Feifel’s awareness of death began when he was a child and saw his dead uncle’s body laid out at home. The young Feifel saw death as “the big veto” to one’s most ardent dreams.


Later, as a teenager, he saw the classic 1934 movie “Death Takes a Holiday,” in which Fredric March, as the human embodiment of death, takes a vacation on Earth and falls in love with a woman.

Feifel remembered being comforted by the film’s message about love conquering death. “It provided me with a wishful de-demonizing of death,” he told interviewer Inge B. Corless in 1991.

Feifel majored in psychology at City College of New York, then continued his studies at Columbia University, where he began to focus on adult development and maturity. He earned his master’s degree from Columbia in 1939 and began work on his doctorate.

His studies were interrupted when he joined the Army Air Corps in 1942. As an aviation psychologist, he helped select flight crews for combat missions. Although he found that the most successful pilots “were those who felt they could not die,” what he found most interesting was that exploring a pilot’s fear of death was never part of the evaluation process.


After his discharge in 1946, he continued to work as a research psychologist for the Office of the Adjutant General. At the same time, he resumed work on his doctoral degree, which he earned from Columbia in 1948.

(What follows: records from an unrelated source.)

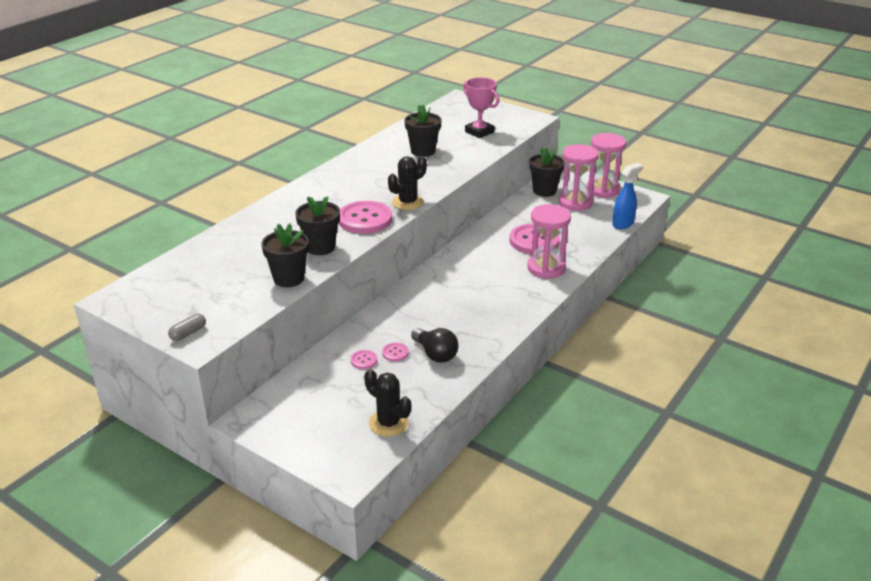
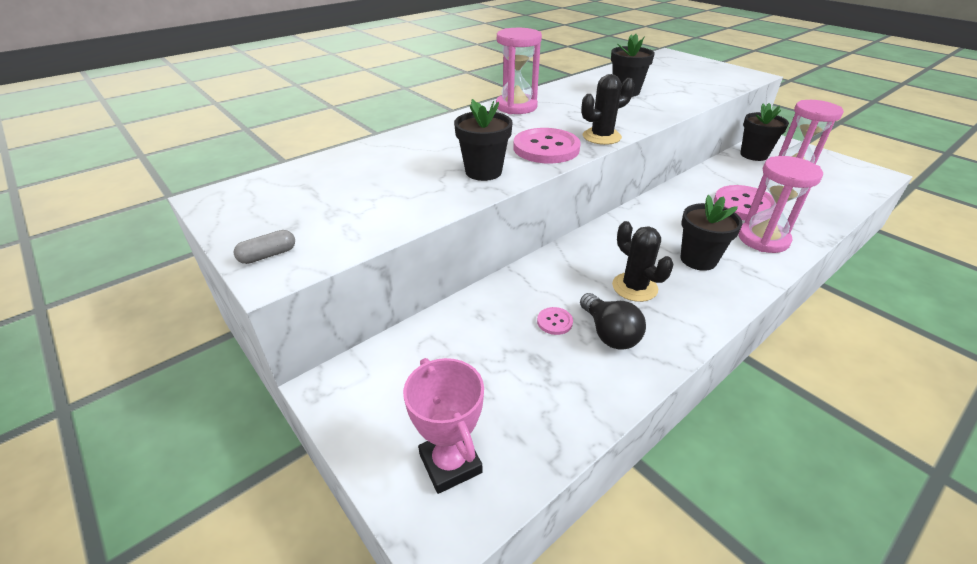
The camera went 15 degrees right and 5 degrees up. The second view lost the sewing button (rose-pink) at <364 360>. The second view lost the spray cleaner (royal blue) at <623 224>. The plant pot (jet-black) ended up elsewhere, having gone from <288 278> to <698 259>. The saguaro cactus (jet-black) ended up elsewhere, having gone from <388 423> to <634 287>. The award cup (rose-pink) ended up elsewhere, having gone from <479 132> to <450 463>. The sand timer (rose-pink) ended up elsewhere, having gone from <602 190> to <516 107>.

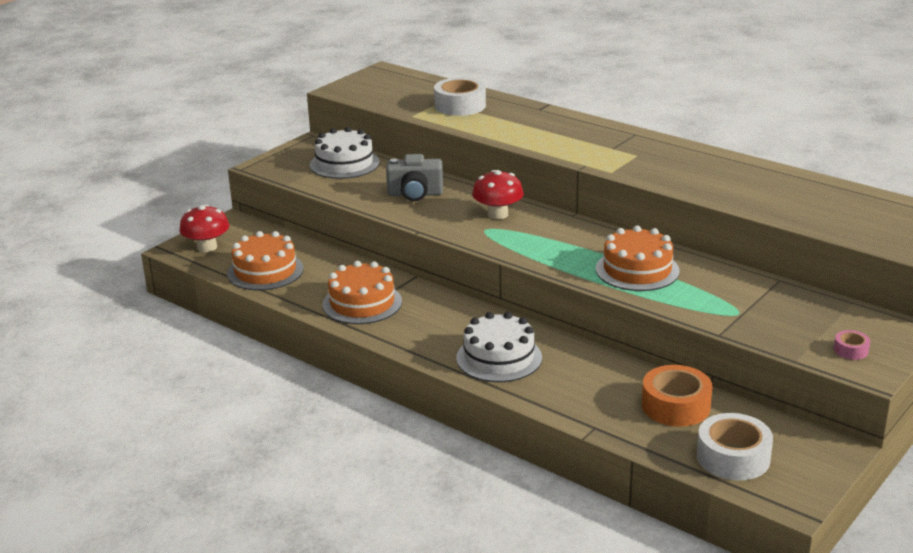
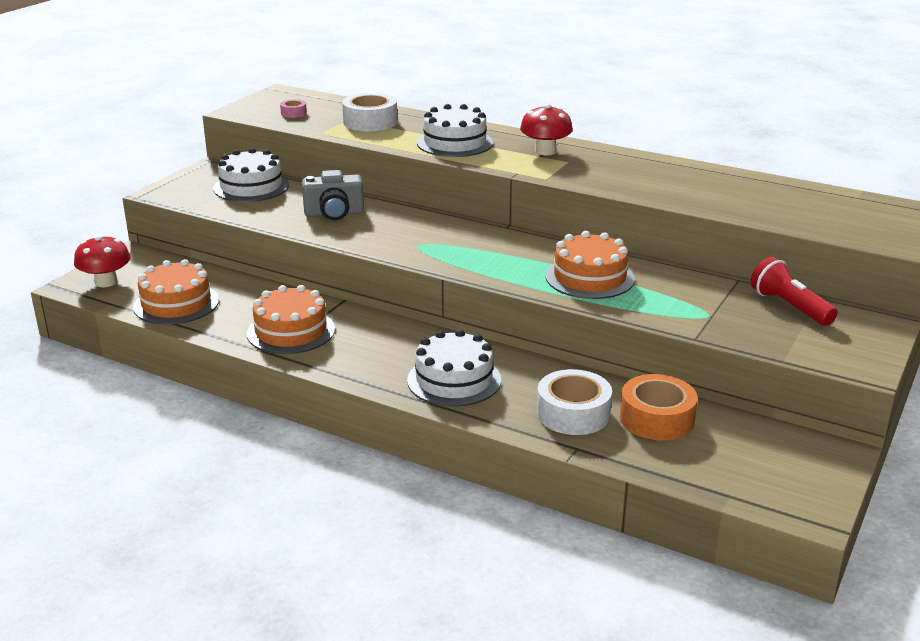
The camera went 10 degrees left and 0 degrees up. The second view gained the cake (white) at <455 143>. The second view gained the pocket torch (red) at <789 307>. The fungus (red) ended up elsewhere, having gone from <498 214> to <545 151>. The tape (white) ended up elsewhere, having gone from <733 457> to <573 413>. The tape (rose-pink) ended up elsewhere, having gone from <851 350> to <293 113>.

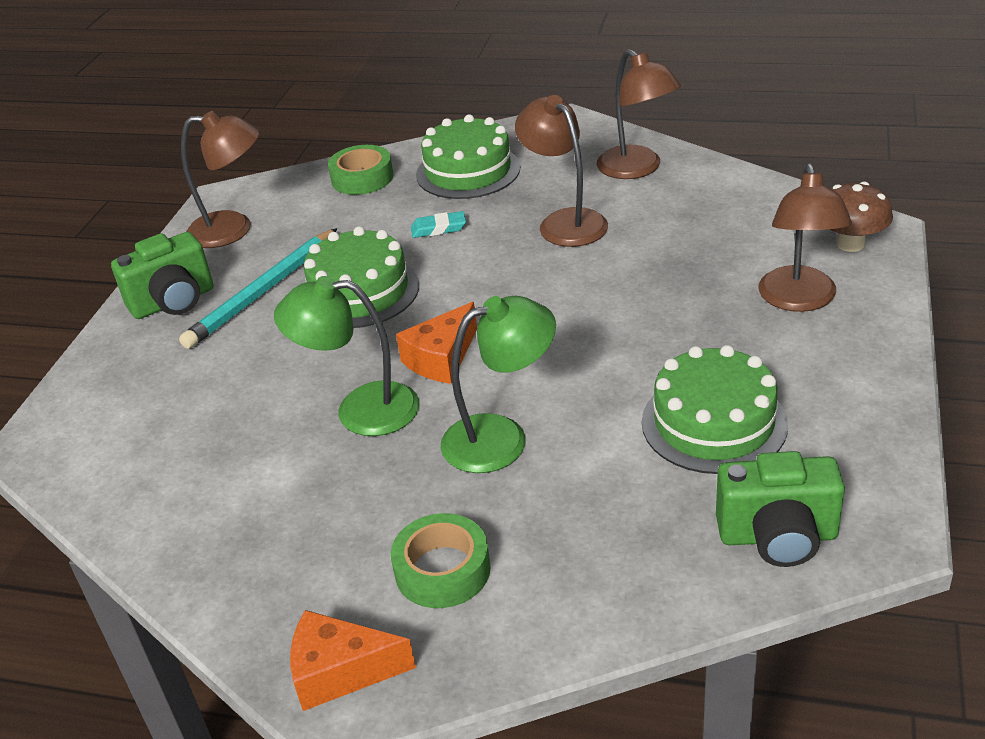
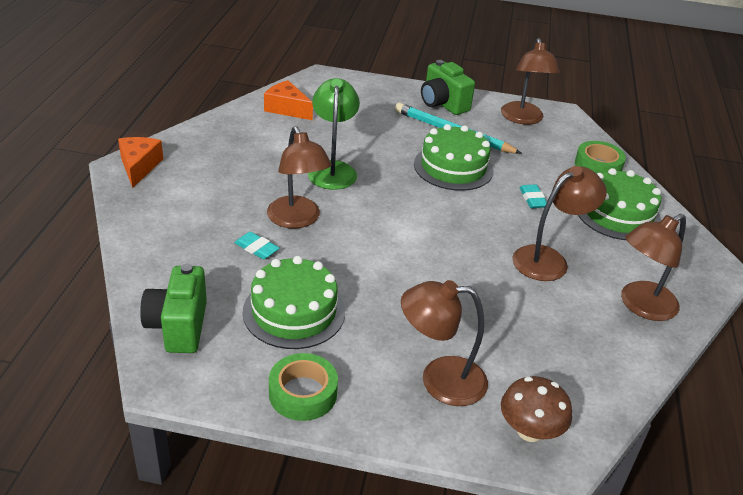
The camera went 80 degrees right and 0 degrees up. The second view gained the eraser (turquoise) at <256 248>. The tape (emerald) ended up elsewhere, having gone from <442 570> to <303 393>. The piece of cheese (orange-coloured) ended up elsewhere, having gone from <441 358> to <287 109>. What was the desk lamp (emerald) at <501 438> turned into the desk lamp (brown) at <297 220>.

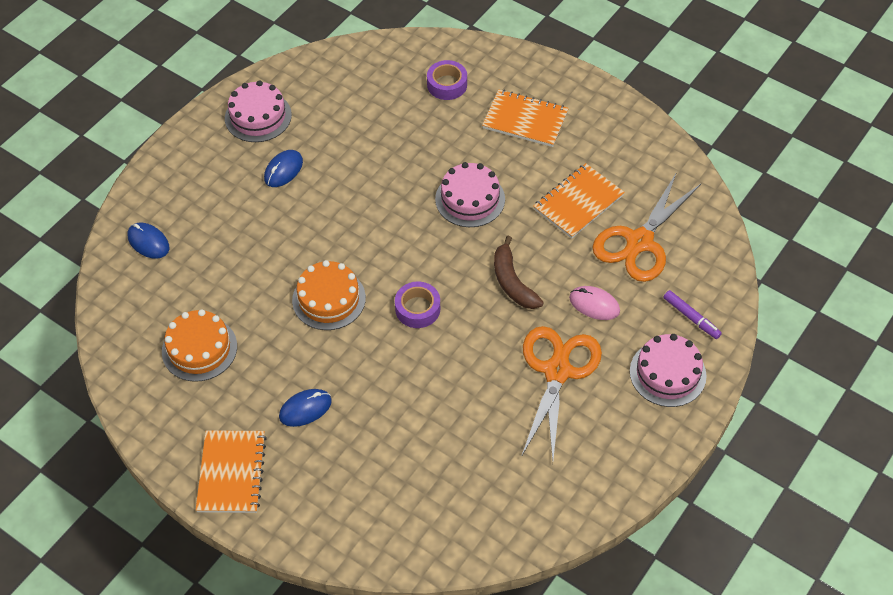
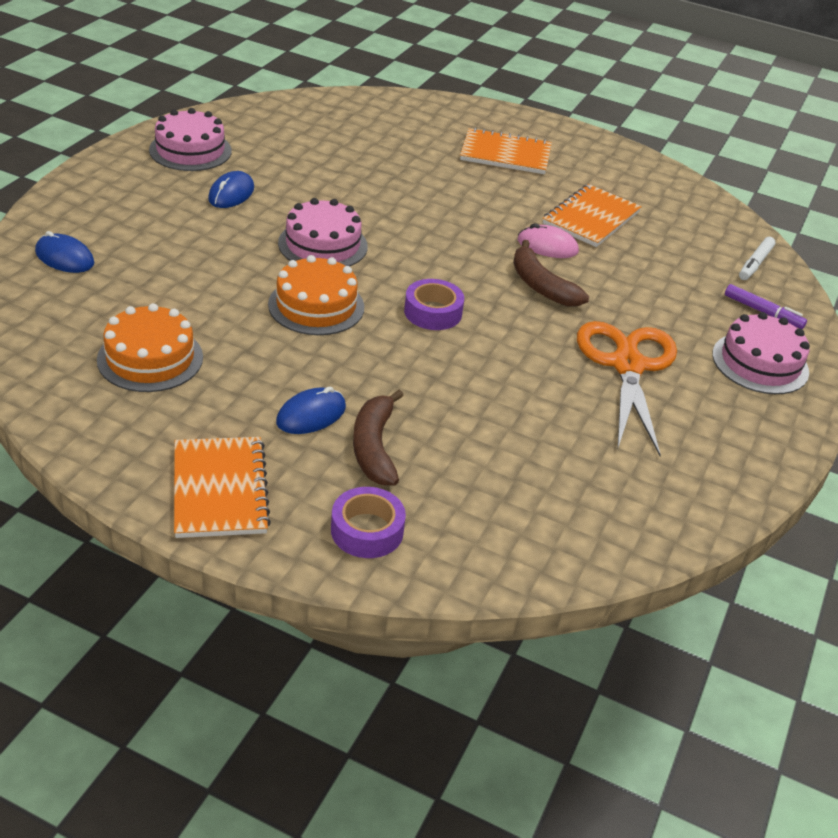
The camera went 15 degrees left and 15 degrees down. The second view lost the shears (orange-coloured) at <639 242>. The second view gained the banana (brown) at <374 447>. The second view gained the marker (white) at <755 263>. The tape (royal purple) ended up elsewhere, having gone from <447 85> to <367 530>. The cake (rose-pink) ended up elsewhere, having gone from <470 199> to <323 245>. The PC mouse (rose-pink) ended up elsewhere, having gone from <594 304> to <547 246>.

His wartime experiences and the knowledge that millions of fellow Jews were slaughtered in the Holocaust heightened his interest in death and dying. But, as he told Corless, the event that had the greatest impact was the death of his mother in 1952. Although he had been shot at during the war, it was the loss of his mother that put death “truly in my gut.”

He searched the scientific literature on attitudes toward death and dying but found surprisingly little work had been done.

In 1956, he organized and chaired the first symposium of psychologists on the subject. Held at the annual meeting of the American Psychological Assn., the session, called “The Concept of Death and Its Relation to Behavior,” ranged over psychology, philosophy and science and spurred Feifel to gather the articles that formed “The Meaning of Death.”


In his own article for the book, Feifel compared attitudes toward death among normal and mentally ill populations. In many cases, he reported, those facing impending death “prefer honest and plain talk” about their condition and were thankful for the opportunity to air their feelings about dying, contrary to the dire warnings of their physicians that the subject would be too stressful for them.

“The one thing you never do,” one doctor told Feifel, “is discuss death with a patient.”

The book found a mixed reception in the medical and psychological communities. Feifel believed doctors’ resistance to talking openly about death stemmed in part from their own fears. He found evidence of that in a 1966 study that showed that although doctors thought less about death than other groups studied, they feared it more.

Attitudes changed slowly. By the end of the 1960s, a decade after “The Meaning of Death” was published, Kubler-Ross’ book became a huge popular success. Professional journals and groups devoted to understanding death and dying began to crop up through the 1970s. Workshops and college courses on the topic began to proliferate, and the hospice movement burgeoned.


Feifel taught at Brooklyn College, American University in Washington, D.C., and the Menninger School of Psychiatry in Topeka, Kan., before moving to California in 1954 to work at the VA Mental Hygiene Clinic in Los Angeles. He was named chief psychologist for the VA outpatient clinic in 1960, a position he held until 1992. He also taught at UCLA and USC during that time.

Among the issues he studied over the years and wrote about in more than 100 articles and book chapters were the relationship between religiosity and fear of death, coping with old age, and the dangers of suppressing grief.

He also edited and contributed to “New Meanings of Death,” published in 1977.

A lifelong bachelor with a passion for the opera and for competitive handball, Feifel leaves a sister, Thelma Post, of Los Angeles; a niece, Laurie Post, also of Los Angeles; a nephew, Robert Post, of Berkeley; and four grandnieces and grandnephews.